Tapi… di sinilah masalahnya.
😲 Shocking fact: marah yang dipendam terlalu lama bisa berubah jadi “bom waktu”. Penelitian menunjukkan, orang yang terbiasa menekan marah berisiko lebih tinggi mengalami:
- Tekanan darah tinggi
- Gangguan tidur
- Kecemasan bahkan depresi
- Masalah pada jantung
Ironisnya, banyak orang lebih takut dianggap “pemarah” daripada sakit secara mental maupun fisik. Akhirnya marah dibungkam, ditutup rapat, sampai tubuh sendiri yang berteriak lewat penyakit.
📌 Kebenarannya: Marah bukan musuh. Yang berbahaya adalah cara kita mengelolanya.
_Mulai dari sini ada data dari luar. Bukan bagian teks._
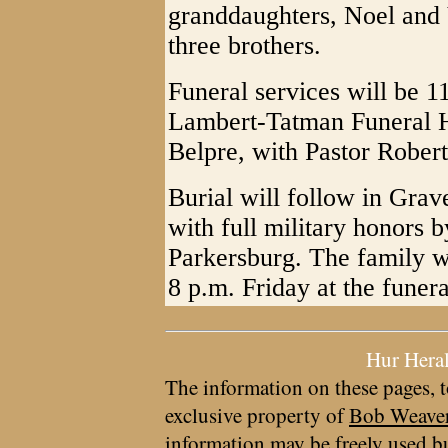
granddaughters, Noel and V
three brothers.
Funeral services will be 1
Lambert-Tatman Funeral 
Belpre, with Pastor Rober
Burial will follow in Gra
with full military honors
Parkersburg. The family wi
8 p.m. Friday at the funer
Hur Hera
The information on these pages, t
exclusive property of
Bob Weave
information may be freely used bu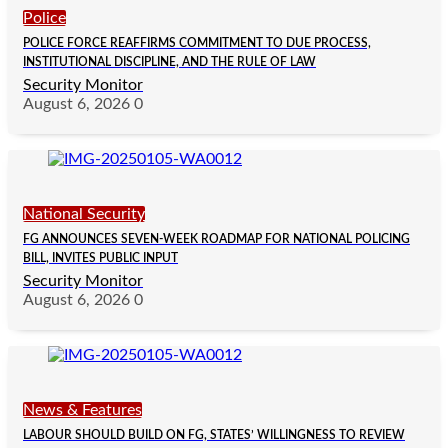
Police
POLICE FORCE REAFFIRMS COMMITMENT TO DUE PROCESS,
INSTITUTIONAL DISCIPLINE, AND THE RULE OF LAW
Security Monitor
August 6, 2026
0
National Security
FG ANNOUNCES SEVEN-WEEK ROADMAP FOR NATIONAL POLICING
BILL, INVITES PUBLIC INPUT
Security Monitor
August 6, 2026
0
News & Features
LABOUR SHOULD BUILD ON FG, STATES’ WILLINGNESS TO REVIEW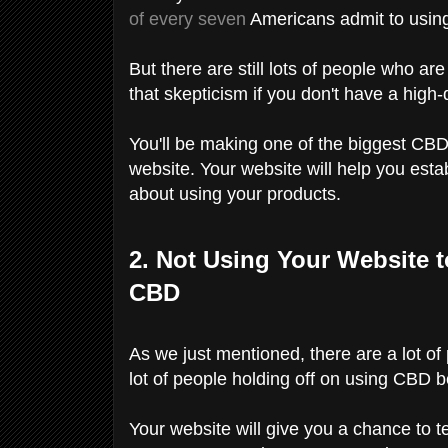
of every seven
Americans admit to using
But there are still lots of people who ar
that skepticism if you don't have a high
You'll be making one of the biggest CBD
website. Your website will help you establ
about using your products.
2. Not Using Your Website 
CBD
As we just mentioned, there are a lot of
lot of people holding off on using CBD 
Your website will give you a chance to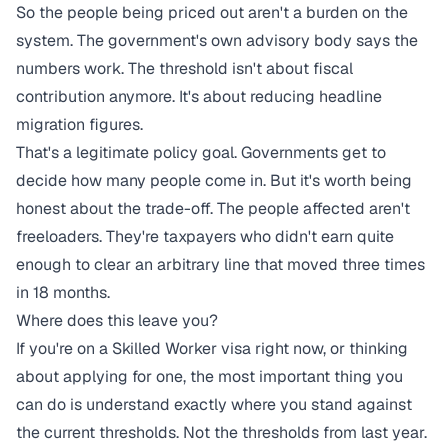
So the people being priced out aren't a burden on the
system. The government's own advisory body says the
numbers work. The threshold isn't about fiscal
contribution anymore. It's about reducing headline
migration figures.
That's a legitimate policy goal. Governments get to
decide how many people come in. But it's worth being
honest about the trade-off. The people affected aren't
freeloaders. They're taxpayers who didn't earn quite
enough to clear an arbitrary line that moved three times
in 18 months.
Where does this leave you?
If you're on a Skilled Worker visa right now, or thinking
about applying for one, the most important thing you
can do is understand exactly where you stand against
the current thresholds. Not the thresholds from last year.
- Marah bisa memberi tahu kita batasan mana yang dilanggar.
- Marah bisa jadi bahan bakar untuk perubahan positif.
- Marah yang dikelola sehat, justru bisa memperkuat hubungan dan kesehatan mental.
Jadi, kalau kamu marah, jangan buru-buru merasa bersalah.
Tanyakan pada diri sendiri:
👉 “Pesan apa yang sebenarnya ingin disampaikan emosiku?”
Karena peduli pada marah, sama artinya peduli pada kesehatan mental.